■ **Records provided**
# # # # #
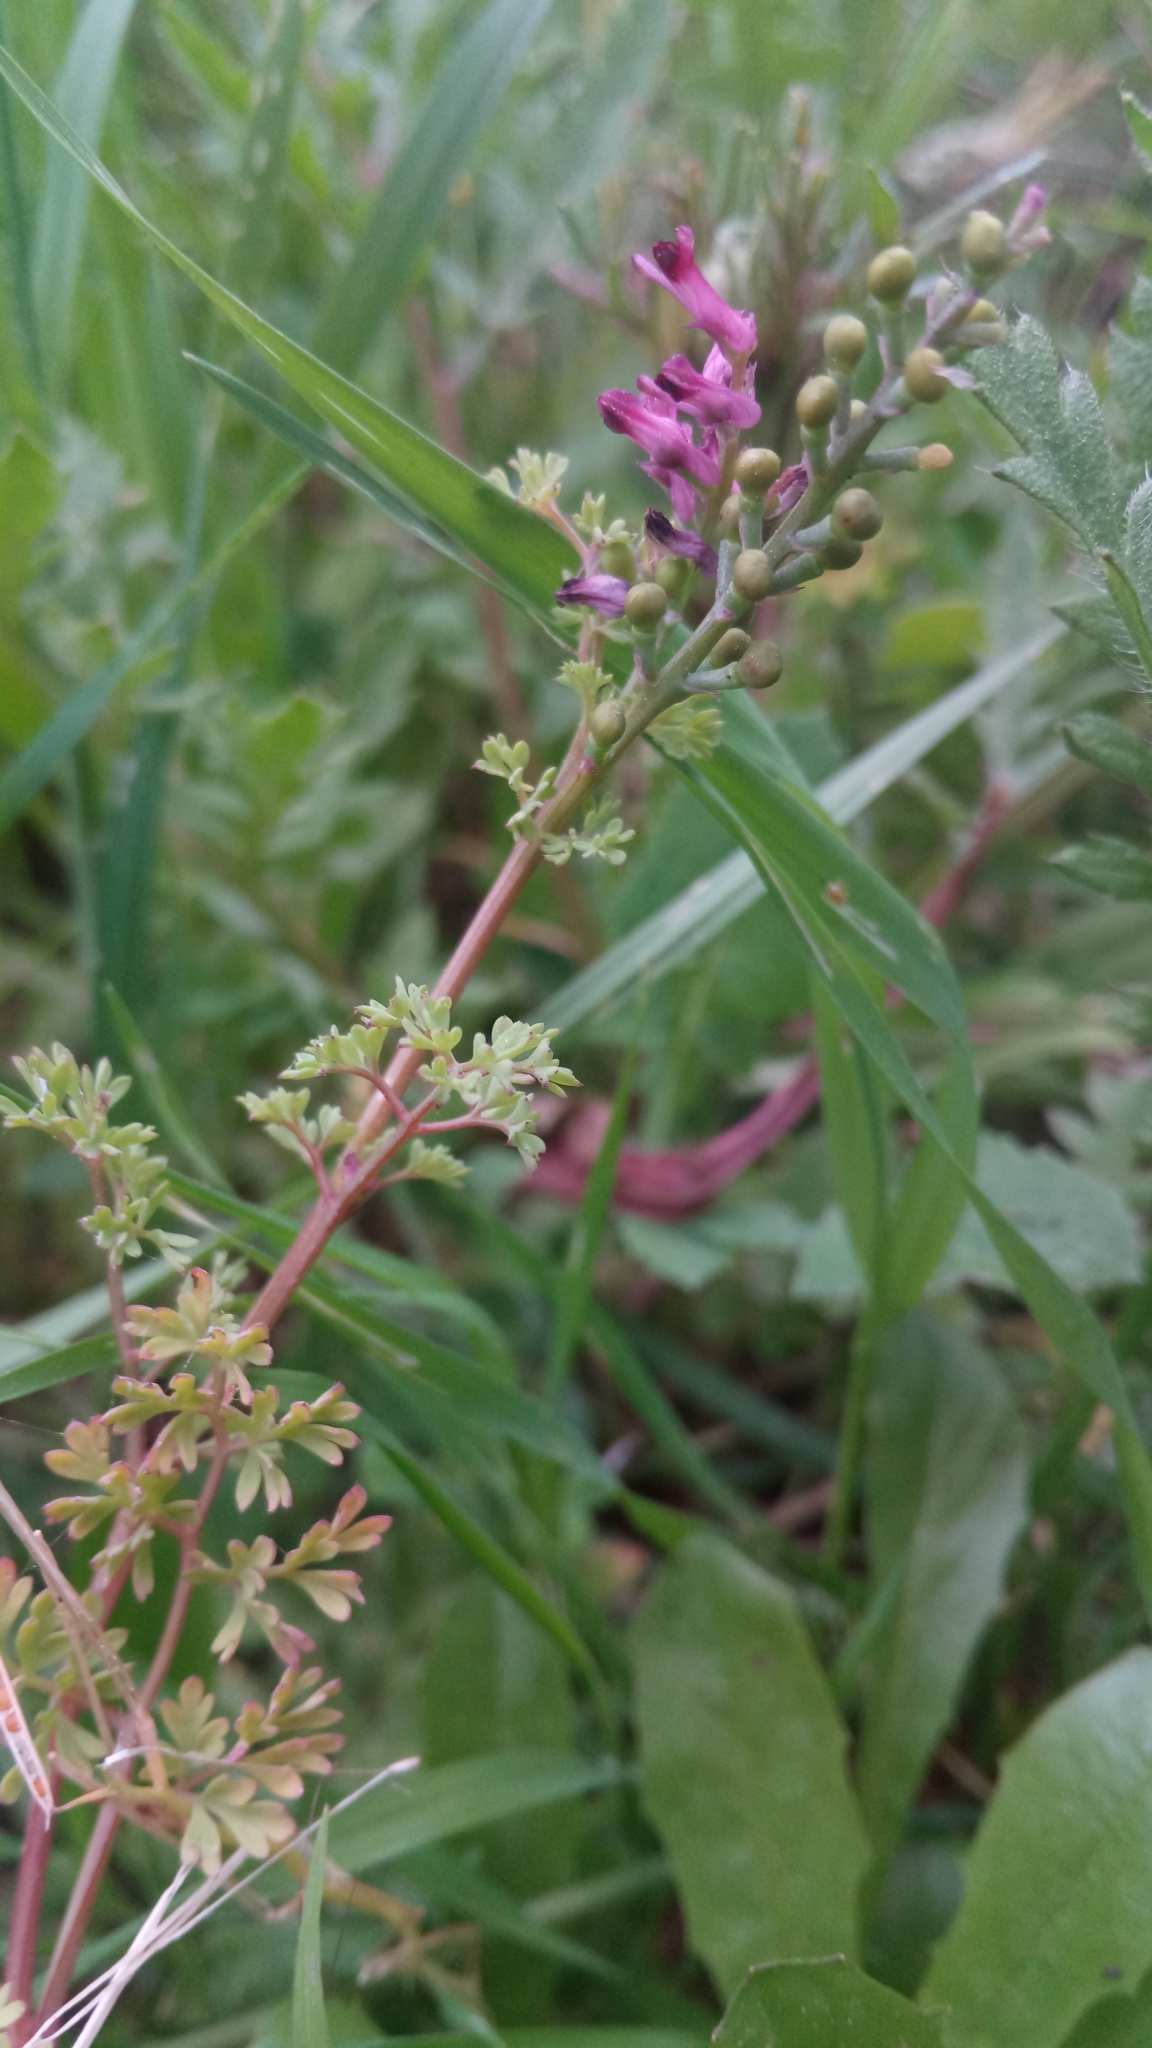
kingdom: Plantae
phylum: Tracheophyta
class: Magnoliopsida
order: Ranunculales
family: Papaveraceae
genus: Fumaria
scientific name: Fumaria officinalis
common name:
# # # # #
Render the lines of every item as a JSON list of strings, one string per line, omitting blank lines and leaving the pictures out.

■ **The response**
[
  "kingdom: Plantae",
  "phylum: Tracheophyta",
  "class: Magnoliopsida",
  "order: Ranunculales",
  "family: Papaveraceae",
  "genus: Fumaria",
  "scientific name: Fumaria officinalis",
  "common name:"
]